--- SOURCE DATA ---
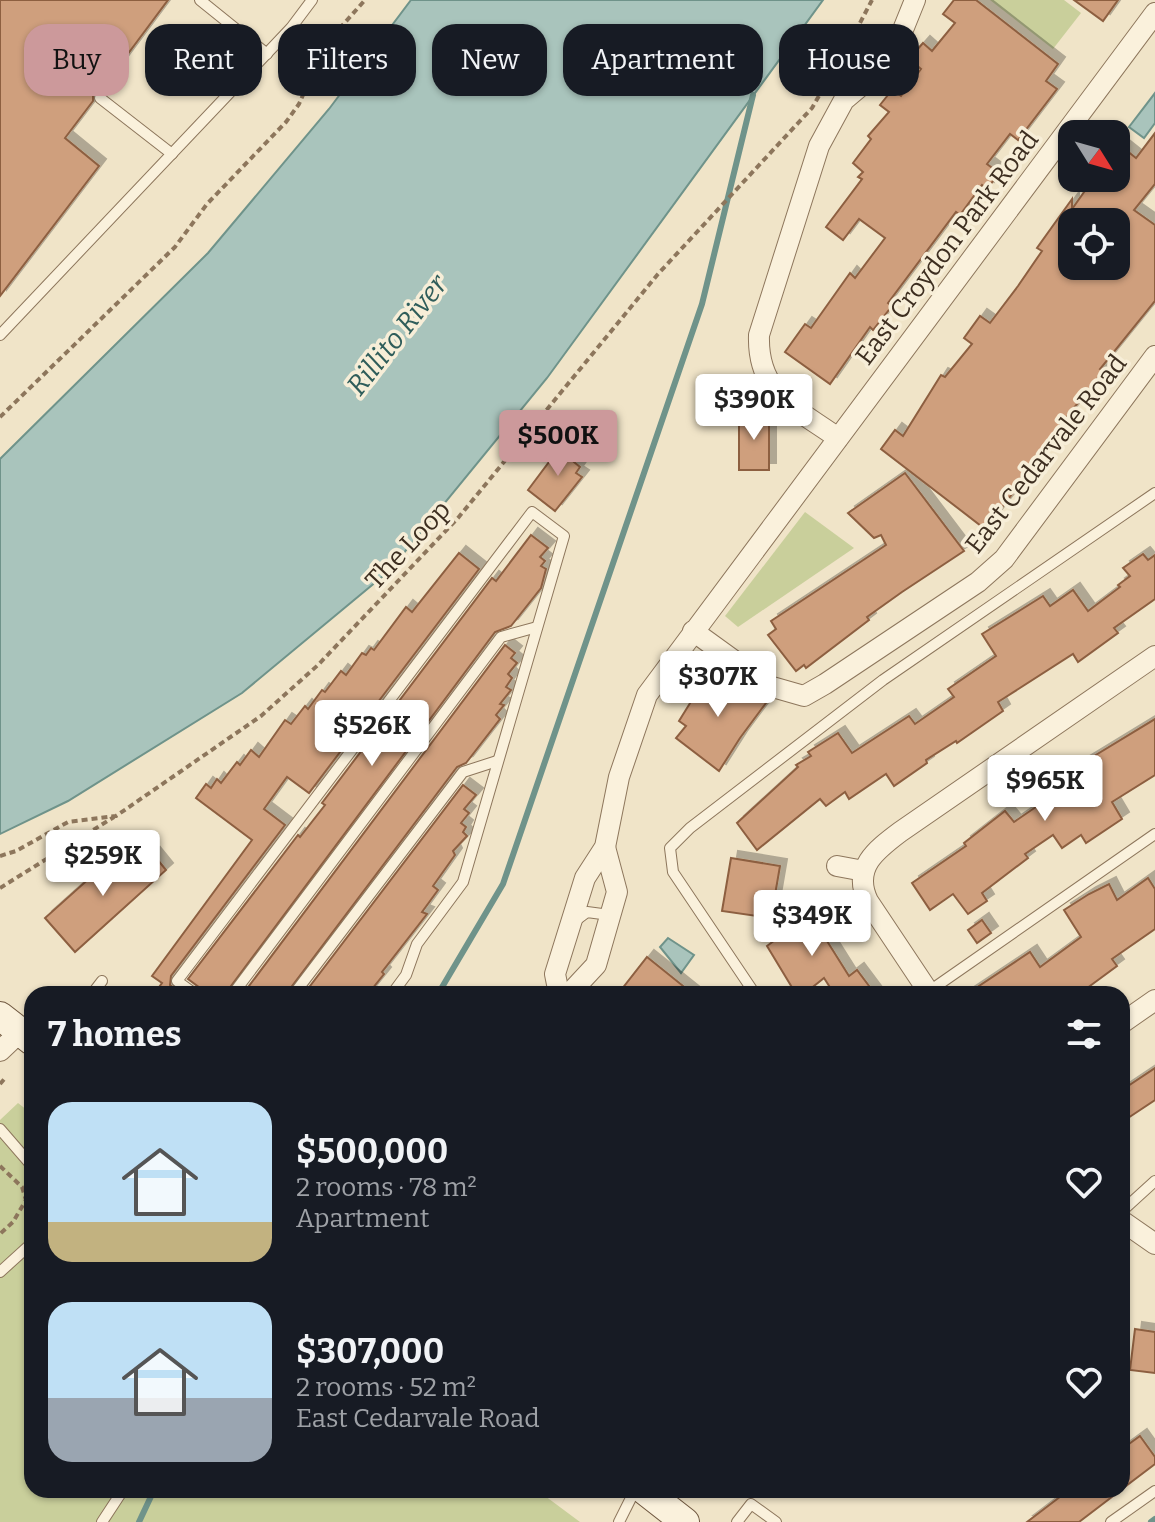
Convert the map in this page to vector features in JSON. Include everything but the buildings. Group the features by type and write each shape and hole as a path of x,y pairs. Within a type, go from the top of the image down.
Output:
{"street":[{"path":"838,438 773,391 758,352 759,335 819,146 844,100 876,73 896,47 915,0"},
{"name":"East Croydon Park Road","path":"557,986 555,974 570,924 585,878 605,847 619,777 647,695 1155,13"},
{"name":"East Cedarvale Road","path":"693,631 769,686 804,696 825,684 978,582 1004,559 1155,356"},
{"path":"924,986 862,889 863,874 879,848 1155,656"},
{"name":"East Croydon Park Road","path":"576,986 596,965 617,892 605,847"},
{"path":"837,866 863,874"},
{"path":"1130,1017 1155,1000"},
{"path":"1130,1227 1155,1244"}],"lane":[{"path":"200,0 267,54"},
{"path":"0,335 267,54 312,0"},
{"path":"100,98 172,154"},
{"path":"750,986 673,872 670,848 690,828 883,680 1155,493"},
{"path":"184,986 177,981 532,512 564,536 463,882 417,944 406,975 398,986"},
{"path":"239,986 501,637 537,627"},
{"path":"300,986 463,772 497,761"},
{"path":"939,986 1155,834"},
{"path":"570,924 587,912 602,914 608,924"},
{"path":"98,986 102,981"},
{"path":"0,1129 24,1157"},
{"path":"1130,1204 1155,1181"},
{"path":"0,1272 24,1250"},
{"path":"1111,1522 1155,1491"},
{"path":"102,1522 118,1498"},
{"path":"619,1522 659,1502"},
{"path":"737,1522 751,1504 776,1522"}],"path":[{"path":"0,417 175,247 207,204 286,122 299,104 325,45 365,0"},
{"name":"The Loop","path":"0,856 16,851 68,822 116,816 261,716 318,665 458,518 658,274 812,108 872,0"},
{"path":"0,888 116,816"},
{"path":"0,1084 6,1077"},
{"path":"0,1166 22,1187 24,1194"},
{"path":"0,1234 13,1222 24,1203"}],"green space":[{"path":"990,0 1064,0 1081,13 1053,49"},
{"path":"805,512 854,548 738,627 725,616"},
{"path":"18,1103 24,1108 24,1498 548,1498 580,1522 0,1522 0,1120"}],"water":[{"name":"Rillito River","path":"411,0 823,0 805,24 779,24 779,60 763,82 763,24 563,24 563,96 753,96 547,378 389,571 242,693 68,801 0,834 0,459 208,253 339,96 416,96 416,24 393,24"},
{"path":"1155,93 1155,123 1144,138 1130,126"},
{"path":"668,938 694,955 681,973 660,947"}],"waterway":[{"path":"443,986 503,884 702,304 753,96"},
{"path":"139,1522 150,1498"},
{"path":"1151,1522 1155,1519"}]}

--- YOUR ASSIGNMENT ---
Every line above has to be output exactly; the pictures must be dropped.

--- ANSWER TO THIS EXERCISE ---
Convert the map in this page to vector features in JSON. Include everything but the buildings. Group the features by type and write each shape and hole as a path of x,y pairs. Within a type, go from the top of the image down.
Output:
{"street":[{"path":"838,438 773,391 758,352 759,335 819,146 844,100 876,73 896,47 915,0"},
{"name":"East Croydon Park Road","path":"557,986 555,974 570,924 585,878 605,847 619,777 647,695 1155,13"},
{"name":"East Cedarvale Road","path":"693,631 769,686 804,696 825,684 978,582 1004,559 1155,356"},
{"path":"924,986 862,889 863,874 879,848 1155,656"},
{"name":"East Croydon Park Road","path":"576,986 596,965 617,892 605,847"},
{"path":"837,866 863,874"},
{"path":"1130,1017 1155,1000"},
{"path":"1130,1227 1155,1244"}],"lane":[{"path":"200,0 267,54"},
{"path":"0,335 267,54 312,0"},
{"path":"100,98 172,154"},
{"path":"750,986 673,872 670,848 690,828 883,680 1155,493"},
{"path":"184,986 177,981 532,512 564,536 463,882 417,944 406,975 398,986"},
{"path":"239,986 501,637 537,627"},
{"path":"300,986 463,772 497,761"},
{"path":"939,986 1155,834"},
{"path":"570,924 587,912 602,914 608,924"},
{"path":"98,986 102,981"},
{"path":"0,1129 24,1157"},
{"path":"1130,1204 1155,1181"},
{"path":"0,1272 24,1250"},
{"path":"1111,1522 1155,1491"},
{"path":"102,1522 118,1498"},
{"path":"619,1522 659,1502"},
{"path":"737,1522 751,1504 776,1522"}],"path":[{"path":"0,417 175,247 207,204 286,122 299,104 325,45 365,0"},
{"name":"The Loop","path":"0,856 16,851 68,822 116,816 261,716 318,665 458,518 658,274 812,108 872,0"},
{"path":"0,888 116,816"},
{"path":"0,1084 6,1077"},
{"path":"0,1166 22,1187 24,1194"},
{"path":"0,1234 13,1222 24,1203"}],"green space":[{"path":"990,0 1064,0 1081,13 1053,49"},
{"path":"805,512 854,548 738,627 725,616"},
{"path":"18,1103 24,1108 24,1498 548,1498 580,1522 0,1522 0,1120"}],"water":[{"name":"Rillito River","path":"411,0 823,0 805,24 779,24 779,60 763,82 763,24 563,24 563,96 753,96 547,378 389,571 242,693 68,801 0,834 0,459 208,253 339,96 416,96 416,24 393,24"},
{"path":"1155,93 1155,123 1144,138 1130,126"},
{"path":"668,938 694,955 681,973 660,947"}],"waterway":[{"path":"443,986 503,884 702,304 753,96"},
{"path":"139,1522 150,1498"},
{"path":"1151,1522 1155,1519"}]}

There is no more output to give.